There weren't enough elements on the stack to do whatever it was you were attempting. You can use this to terminate by e.g. pushing all the values/input first, then loop assuming the stack is full.

## Invalid use of `[`

The interpreter will error if you try and create a stack with an invalid number of elements (either negative or more than your current stack). This differs from the original interpreter, which only errored on the negative part.

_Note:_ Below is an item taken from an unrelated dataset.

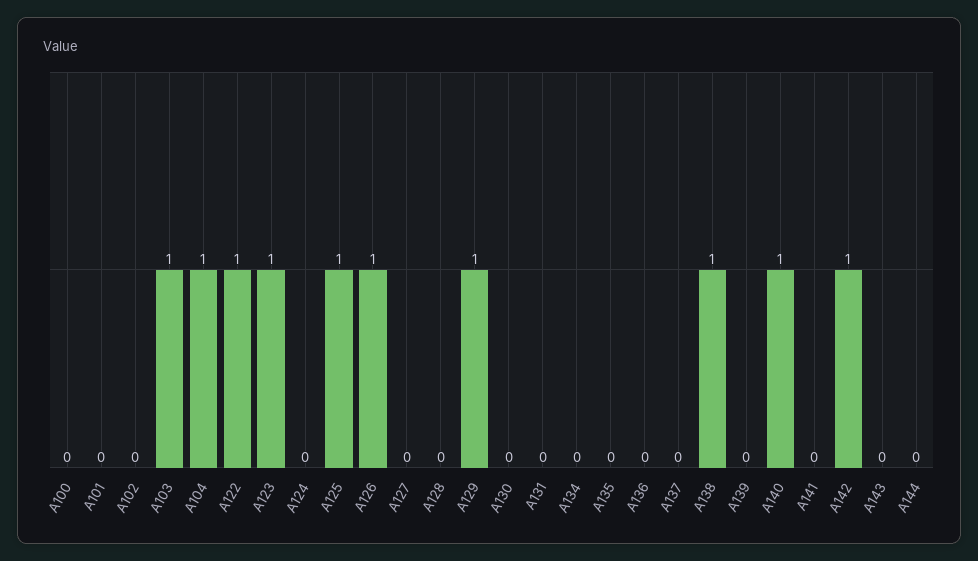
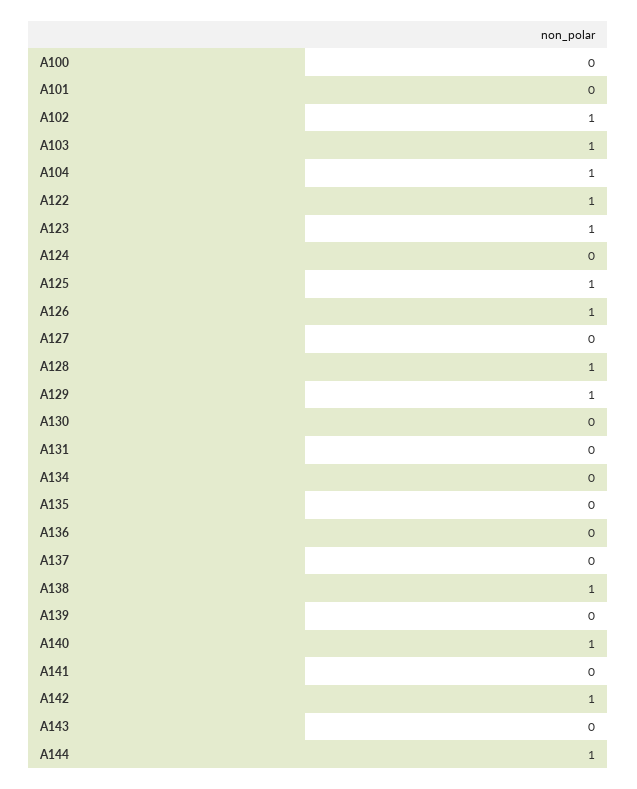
A102: 0 -> 1
A128: 0 -> 1
A144: 0 -> 1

## Outputting a negative number

The most common way of doing this is to output the value of EOF (-1).

# General tips

• Reduce whitespace. This should be your number one priority, besides simplifying logic to remove instructions themselves. Remove those nasty spaces and keep it on as few lines as you can.
• You can sometimes use `}{` in place of the register `&` if you want to store multiple values. You might even be able to just `r`everse the stack at the end of the loop to start again
• Reuse instructions. You can often change around the pointer paths to intersect with other parts of the program, or even with the data itself.
• `[]` may seem rather useless in general programming, but they do have their advantages. `]` will clear a stack if there's nothing on the stack-stack, you can manipulate sections of the stack e.g. `5[r]` to reverse the top 5 values, and each stack stack has its own register value.
• Invert conditions to turn `?!` to to just `?`
• The interpreter code.golf uses is written by @primo-ppcg (thanks!), and uses rationals as the number representation. This means that constant holes aren't insanely annoying, phew. You will still need to output it properly though, either by
• Multiplying the number by 10^1000 and flooring it (`:1%-`). You can make this value at the same time as you're generating the number, usually by iterating some X000 times and multiplying a value by 10 every X loops.
• Alternatively, countdown from 1000 after generating the number, printing each digit by multiplying by ten, outputting (with `'0'+o` or `:1%-n`), then moduloing by one.